(Data begins)

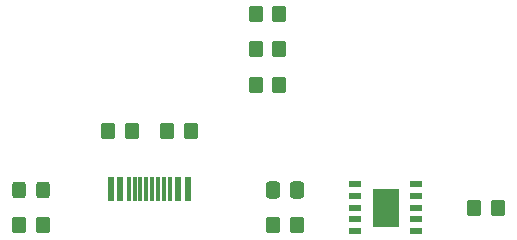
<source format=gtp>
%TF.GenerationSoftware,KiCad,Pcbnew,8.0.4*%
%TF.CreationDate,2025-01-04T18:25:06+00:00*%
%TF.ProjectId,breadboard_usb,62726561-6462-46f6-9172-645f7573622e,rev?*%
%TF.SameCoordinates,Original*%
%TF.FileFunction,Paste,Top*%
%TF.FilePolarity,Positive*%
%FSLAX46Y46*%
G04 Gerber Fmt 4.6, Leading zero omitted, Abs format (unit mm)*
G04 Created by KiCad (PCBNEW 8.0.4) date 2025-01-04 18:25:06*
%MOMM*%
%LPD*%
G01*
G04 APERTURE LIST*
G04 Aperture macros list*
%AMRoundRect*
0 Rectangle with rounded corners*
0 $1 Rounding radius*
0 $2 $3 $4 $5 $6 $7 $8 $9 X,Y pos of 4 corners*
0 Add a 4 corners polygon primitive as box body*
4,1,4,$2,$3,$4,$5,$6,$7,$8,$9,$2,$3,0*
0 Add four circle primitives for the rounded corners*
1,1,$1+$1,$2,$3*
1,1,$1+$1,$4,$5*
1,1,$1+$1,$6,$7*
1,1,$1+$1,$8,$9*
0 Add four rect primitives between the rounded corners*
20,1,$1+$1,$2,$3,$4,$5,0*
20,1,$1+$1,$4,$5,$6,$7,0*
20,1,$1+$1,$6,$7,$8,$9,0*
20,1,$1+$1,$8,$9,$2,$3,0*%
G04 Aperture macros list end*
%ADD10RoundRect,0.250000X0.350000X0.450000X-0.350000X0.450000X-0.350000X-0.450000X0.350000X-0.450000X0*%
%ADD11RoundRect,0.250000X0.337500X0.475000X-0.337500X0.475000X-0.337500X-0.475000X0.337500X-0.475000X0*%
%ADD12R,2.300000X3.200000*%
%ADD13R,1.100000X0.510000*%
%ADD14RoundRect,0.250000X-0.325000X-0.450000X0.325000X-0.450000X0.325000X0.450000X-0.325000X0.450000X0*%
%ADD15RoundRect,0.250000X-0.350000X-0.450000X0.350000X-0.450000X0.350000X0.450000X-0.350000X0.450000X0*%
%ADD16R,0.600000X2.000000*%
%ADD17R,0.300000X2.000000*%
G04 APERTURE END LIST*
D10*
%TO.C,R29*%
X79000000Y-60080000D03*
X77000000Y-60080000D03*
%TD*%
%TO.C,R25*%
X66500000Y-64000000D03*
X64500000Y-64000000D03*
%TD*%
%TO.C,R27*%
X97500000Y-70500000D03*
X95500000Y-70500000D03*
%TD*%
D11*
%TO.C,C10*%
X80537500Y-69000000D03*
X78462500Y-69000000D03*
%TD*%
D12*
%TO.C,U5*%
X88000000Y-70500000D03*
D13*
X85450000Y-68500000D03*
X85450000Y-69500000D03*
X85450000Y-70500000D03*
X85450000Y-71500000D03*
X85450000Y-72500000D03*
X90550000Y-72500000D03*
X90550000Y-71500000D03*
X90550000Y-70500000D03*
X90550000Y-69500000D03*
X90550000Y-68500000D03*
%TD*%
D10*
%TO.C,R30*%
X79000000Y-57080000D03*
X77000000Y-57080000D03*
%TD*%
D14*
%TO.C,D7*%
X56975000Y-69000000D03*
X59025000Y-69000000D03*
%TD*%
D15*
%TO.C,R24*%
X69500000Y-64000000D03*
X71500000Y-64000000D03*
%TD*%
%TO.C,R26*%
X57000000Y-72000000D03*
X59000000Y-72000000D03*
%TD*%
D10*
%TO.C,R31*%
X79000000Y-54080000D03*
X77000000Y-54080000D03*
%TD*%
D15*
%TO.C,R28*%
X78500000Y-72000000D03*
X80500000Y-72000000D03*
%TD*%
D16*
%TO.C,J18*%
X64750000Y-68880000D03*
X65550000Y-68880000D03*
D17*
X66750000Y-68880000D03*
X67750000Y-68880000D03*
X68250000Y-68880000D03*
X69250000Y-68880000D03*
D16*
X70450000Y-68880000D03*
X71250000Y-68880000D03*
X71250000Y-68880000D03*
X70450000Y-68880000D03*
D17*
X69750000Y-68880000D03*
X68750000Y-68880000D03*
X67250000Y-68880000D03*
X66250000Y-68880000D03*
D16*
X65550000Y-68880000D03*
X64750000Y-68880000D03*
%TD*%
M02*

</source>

(Data ends)
(Data begins)

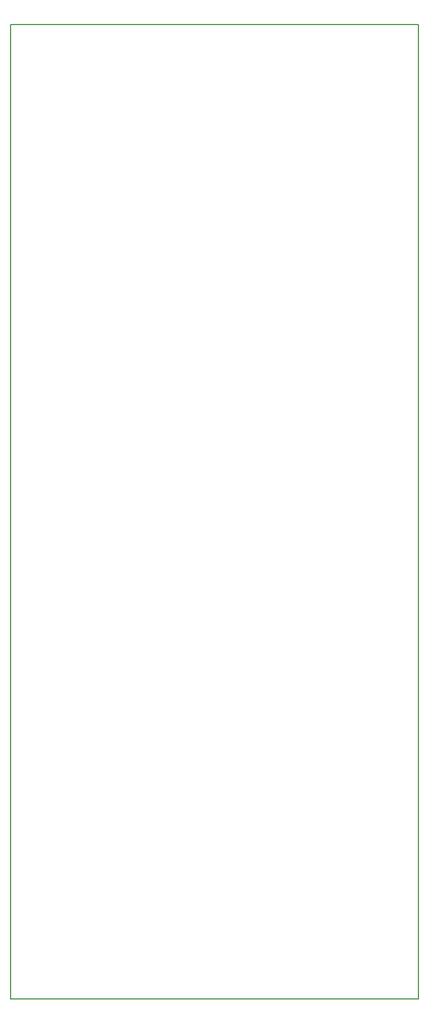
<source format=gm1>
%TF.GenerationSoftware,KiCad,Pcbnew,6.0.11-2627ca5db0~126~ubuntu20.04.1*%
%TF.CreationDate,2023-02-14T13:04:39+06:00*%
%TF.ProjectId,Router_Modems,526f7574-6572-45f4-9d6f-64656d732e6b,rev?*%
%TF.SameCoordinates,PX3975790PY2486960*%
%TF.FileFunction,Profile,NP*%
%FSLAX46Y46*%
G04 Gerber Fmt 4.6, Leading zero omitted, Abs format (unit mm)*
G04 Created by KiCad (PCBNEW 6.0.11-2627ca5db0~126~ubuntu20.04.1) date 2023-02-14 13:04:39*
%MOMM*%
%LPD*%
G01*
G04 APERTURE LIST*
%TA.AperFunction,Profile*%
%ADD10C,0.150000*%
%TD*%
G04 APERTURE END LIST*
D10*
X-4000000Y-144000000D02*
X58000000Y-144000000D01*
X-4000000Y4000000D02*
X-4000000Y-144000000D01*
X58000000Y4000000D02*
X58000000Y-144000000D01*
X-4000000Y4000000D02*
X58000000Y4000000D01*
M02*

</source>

(Data ends)

Your task.
The task calls for every line of the material that contains the string "source".

Solution to this problem.
<source format=gtp>
</source>
<source format=gm1>
</source>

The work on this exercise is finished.